The analysis from Persado examined more than 3,500 email subject lines, showing the secret of marketing success: make British feel anxious, give Americans a sense of achievement and gratify Europeans.
UK consumers are more likely to react to messages that evoke anxiety or guilt; Americans respond best to achievement and anxiety, and Europeans engage with language that offers gratification and gratitude.
The leading provider of AI-generated marketing language for top global brands analysed the subject lines of more than 3,500 emails sent by the likes of British Airways, Dell and Gap across the UK, USA and Europe to understand which emotions most corresponded with consumers engaging with the email subject line and opening it.
“These data points lay bare the fact that there is more than an element of truth in some of the broader stereotypes associated with consumers across the UK, USA and Europe,” said Assaf Baciu, Co-Founder and SVP Product & Engineering, Persado. “Of course, while this should prove useful at a top level, it doesn’t tell the whole story. Marketers should look to put themselves in a position to share a message that resonates not just by country, region or town, but on an individual basis. Ultimately, the better marketers can engage with every customer, the more successful they will be.”
It isn’t yet clear how these emotions are influenced by ongoing events in each nation – for instance, whether Brexit has made the British more receptive to anxiety; whether the Trump presidency makes Americans want to feel a sense of achievement; and whether events elsewhere make Europeans feel happier with their lot. Here’s a run-down of language and emotions that are on average more likely to inspire customers, and how marketers can set about invoking them:
UK – Anxiety and Guilt
1. Anxiety. UK consumers respond well to being alerted to the importance of a message, with phrases such as ‘don’t forget’ and ‘important update’ giving them a wake-up call.
2. Guilt. They are also likely to interact with a message that advises or implies they will feel regret if they don’t take action; this emotion can be prompted by emails including lines such as ‘don’t miss out’, ‘it’s too good to miss’ and ‘don’t ignore this’.

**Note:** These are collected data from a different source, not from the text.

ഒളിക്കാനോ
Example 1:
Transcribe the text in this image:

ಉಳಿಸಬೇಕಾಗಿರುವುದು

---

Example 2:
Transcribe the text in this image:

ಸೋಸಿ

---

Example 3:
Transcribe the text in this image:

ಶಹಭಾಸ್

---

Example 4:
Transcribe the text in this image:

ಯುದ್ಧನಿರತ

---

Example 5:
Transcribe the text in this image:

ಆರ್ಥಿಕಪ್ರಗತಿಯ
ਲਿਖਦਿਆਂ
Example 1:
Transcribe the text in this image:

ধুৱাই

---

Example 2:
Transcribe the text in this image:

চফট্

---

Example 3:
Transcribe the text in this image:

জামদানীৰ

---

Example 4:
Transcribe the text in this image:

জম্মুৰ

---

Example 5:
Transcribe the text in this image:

USA – Achievement and Anxiety
1. Achievement. American consumers love being praised or rewarded for an implied accomplishment, with phrases such as ‘you’ve earned it’ and ‘you are being rewarded’.

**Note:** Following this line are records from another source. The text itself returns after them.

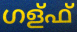
ഗള്ഫ്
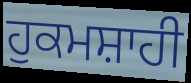
ਹੁਕਮਸ਼ਾਹੀ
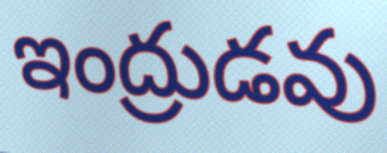
ఇంద్రుడవు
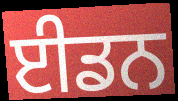
ਈਡਨ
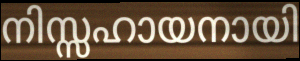
നിസ്സഹായനായി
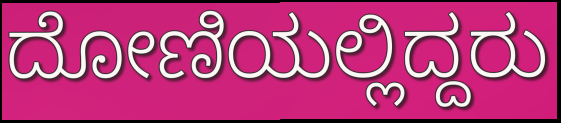
ದೋಣಿಯಲ್ಲಿದ್ದರು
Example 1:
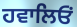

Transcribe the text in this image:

ਹਵਾਲਿਓਂ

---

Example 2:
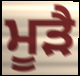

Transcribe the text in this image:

ਮੂੜੈ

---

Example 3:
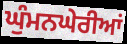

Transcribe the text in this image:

ਘੁੰਮਨਘੇਰੀਆਂ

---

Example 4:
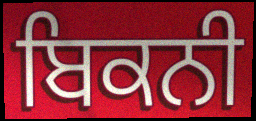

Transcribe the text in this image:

ਬਿਕਨੀ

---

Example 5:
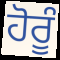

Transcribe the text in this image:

ਹੋਰੂੰ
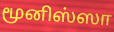
மூனிஸ்ஸா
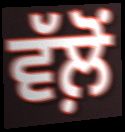
ਵੱਲ਼ੋਂ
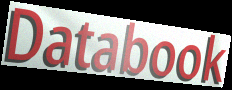
Databook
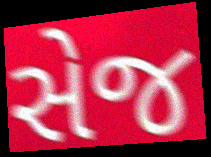
સેજ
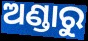
ଅଣ୍ଡାରୁ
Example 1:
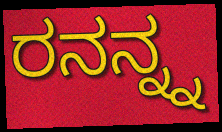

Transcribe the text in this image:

ರನನ್ನ್ನ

2. Anxiety. They also respond well to being given a wake-up call, prompted by lines such as ‘did you forget?’ and ‘read this very carefully’

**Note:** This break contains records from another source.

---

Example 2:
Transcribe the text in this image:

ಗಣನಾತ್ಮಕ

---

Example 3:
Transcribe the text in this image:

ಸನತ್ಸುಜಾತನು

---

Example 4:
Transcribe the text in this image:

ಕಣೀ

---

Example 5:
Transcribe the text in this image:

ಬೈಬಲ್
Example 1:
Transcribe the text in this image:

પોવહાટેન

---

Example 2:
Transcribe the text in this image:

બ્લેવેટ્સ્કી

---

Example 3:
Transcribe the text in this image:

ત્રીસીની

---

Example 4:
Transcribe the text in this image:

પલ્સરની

Europe – Gratification and Gratitude
1. Gratification. European consumers feel excitement and interest related specifically to value and financial gain, with lines such as ‘we are treating you’ and ‘get a gift on us’ proving effective.
2. Gratitude. This emotion can be invoked by expressing acknowledgement, appreciation or affection in a personal way, using phrases such as ‘we appreciate your loyalty’ and ‘thank you’.
This research was carried out by running real life email subject lines through Persado’s AI platform to analyse which emotions they contained, and then comparing the open rate of each. In total, this analysis ran across 3,527 email subject lines that were sent by 142 brands to, on average, 1,544,594 people each time between June and November 2017.